MaliBot operates in the same way as other malware involved in crypto and financial scams. Hackers embed the malware into seemingly beneficial apps. In this case, in fraudulent versions of the popular crypto-mining app The CryptoApp, which has over a million downloads on the App Store.
Once a user downloads and opens the app, the malicious code is executed, and the user’s device is compromised. The malware can spread even further through smishing messages sent to contact lists from infected devices.
Here’s how MaliBot can grant user login credentials to the hacker:
- The Trojan scans all installed apps to identify which banking apps the victim uses.
- Once the victim opens the legitimate app, they get a fake login screen overlay created by the hackers.
- When the user enters their login credentials, they are sent directly to the hacker.
Researchers have found that the MaliBot originated in Russia. It uses the same servers as those of the Sality malware. Its most powerful feature is that it can completely bypass 2FA through Android’s Accessibility API. It can steal and transfer confirmation codes from popular authentication apps like Google Authenticator. Hackers can use similar exploits to extract security information from crypto wallets.

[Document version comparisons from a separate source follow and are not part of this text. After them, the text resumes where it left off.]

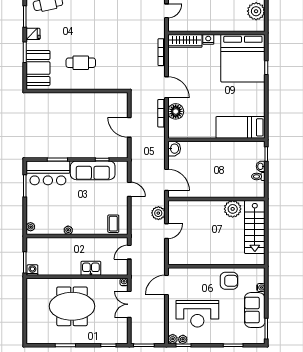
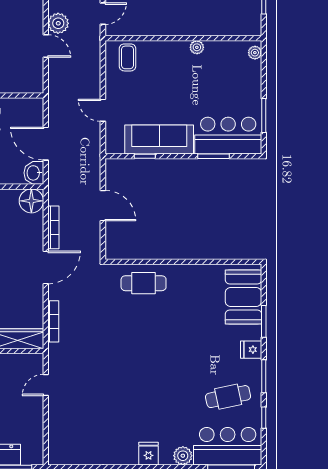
cafe table: (81, 63) -> (144, 283), moved
door: (166, 87) -> (46, 267), swing flipped
floor lamp: (176, 111) -> (31, 201), moved
door: (166, 180) -> (46, 144), moved
plant: (158, 213) -> (58, 23), moved
door: (166, 231) -> (46, 46), swing flipped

How to protect your device from MaliBot
It’s quite scary that this malware can bypass MFA and other standard security features. But that doesn’t mean you’re left entirely at the mercy of attackers. There are several things you can do to prevent a similar attack from taking place on your device. Here are some of the main ones:
Never download apps that seem suspicious
Despite Android’s best efforts, it’s impossible to stop all malicious apps and services from being downloaded, especially since hackers like to hide malicious code in seemingly useful apps. This type of malware is known as a Trojan horse. It can be tough to detect these apps, which is why many people fall for them.
Here are some common signs that an app is malicious:
- It sounds too good to be true;
- You can’t verify the app’s publisher;
- Sketchy messaging.
If an app promises you quick and easy crypto mining, it’s likely a scam. The messaging of these apps is also a bit more aggressive and demanding than usual, which should be a sign that something’s wrong.

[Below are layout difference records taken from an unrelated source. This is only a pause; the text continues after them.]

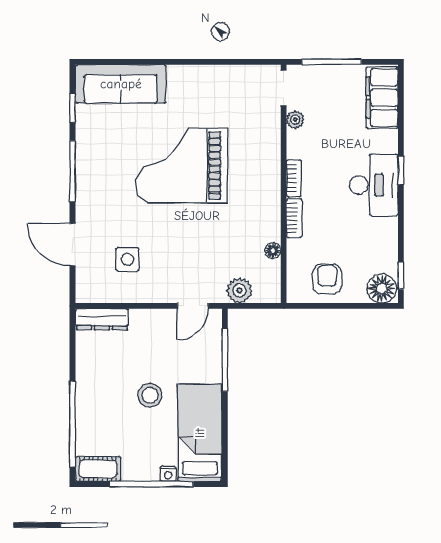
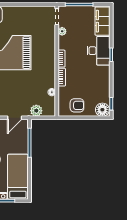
desk: (374, 185) -> (99, 51), moved
armchair: (327, 279) -> (77, 105), turned 90

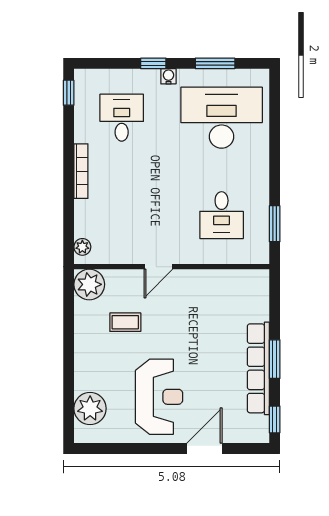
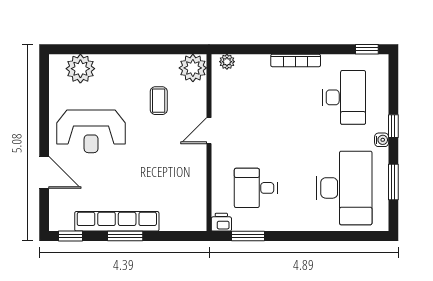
desk: (122, 118) -> (344, 97), width x1.37
printer: (259, 253) -> (221, 222), added
door: (158, 267) -> (209, 131), hinge flipped

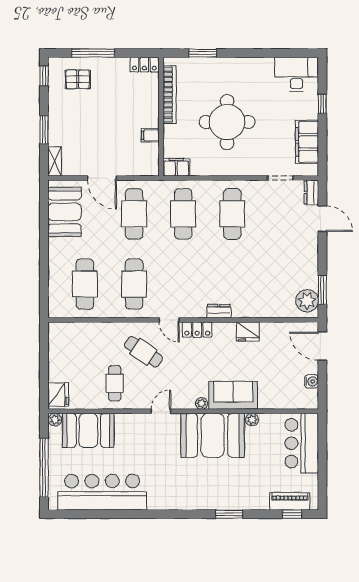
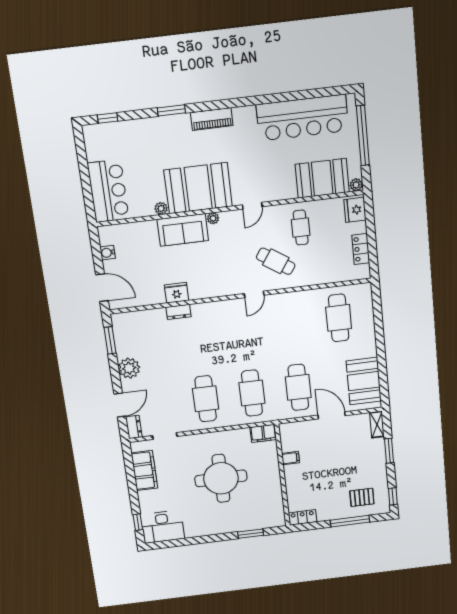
bookcase: (170, 95) -> (277, 495), removed
window: (322, 104) -> (138, 522), moved
door: (322, 219) -> (120, 405), swing flipped
cafe table: (134, 284) -> (292, 324), removed
plant: (307, 301) -> (129, 368), moved
dresser: (219, 311) -> (178, 312), moved
door: (169, 320) -> (254, 294), swing flipped
locker: (197, 330) -> (361, 249), moved, turned -90
piano: (290, 501) -> (212, 119), moved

Use threat detection tools
Unfortunately, some malware is so well-crafted that even the most security-aware person will have trouble detecting it. That’s where you can deploy a threat detection tool to help you detect dubious apps and delete them before they can do any damage.

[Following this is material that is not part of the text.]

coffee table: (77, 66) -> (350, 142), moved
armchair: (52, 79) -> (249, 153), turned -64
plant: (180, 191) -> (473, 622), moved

Your safest bet is to go for a paid version, as it will have more features to maximize security. For example, NordVPN has a good threat detection tool built into its service. With that said, there are also a few free options that can do a great job. But the free ones often come with loads of advertisements, so be wary of that.
Be careful with app permissions
The only reason MaliBot breached so many devices is that very few people pay attention to the permissions they grant apps when installing them. Read each pop-up you receive carefully and assess whether it makes sense to give that permission to that app. A crypto-mining app has no good reason to request access to your contact list or camera.
Mobile attacks are on the rise
MaliBot is far from the only cyber threat out there. Cybersecurity researchers are seeing a massive surge in mobile attacks in 2022. Both Apple and Android users are targets. But Android’s more open approach to app installations and user privileges makes it more vulnerable to breaches.
Malicious links and downloads embedded into SMS messages are the most common way people fall victim to mobile attacks. Experts urge mobile users to avoid communicating with unknown numbers. Users should also install the latest version of their operating system and apps to limit vulnerabilities.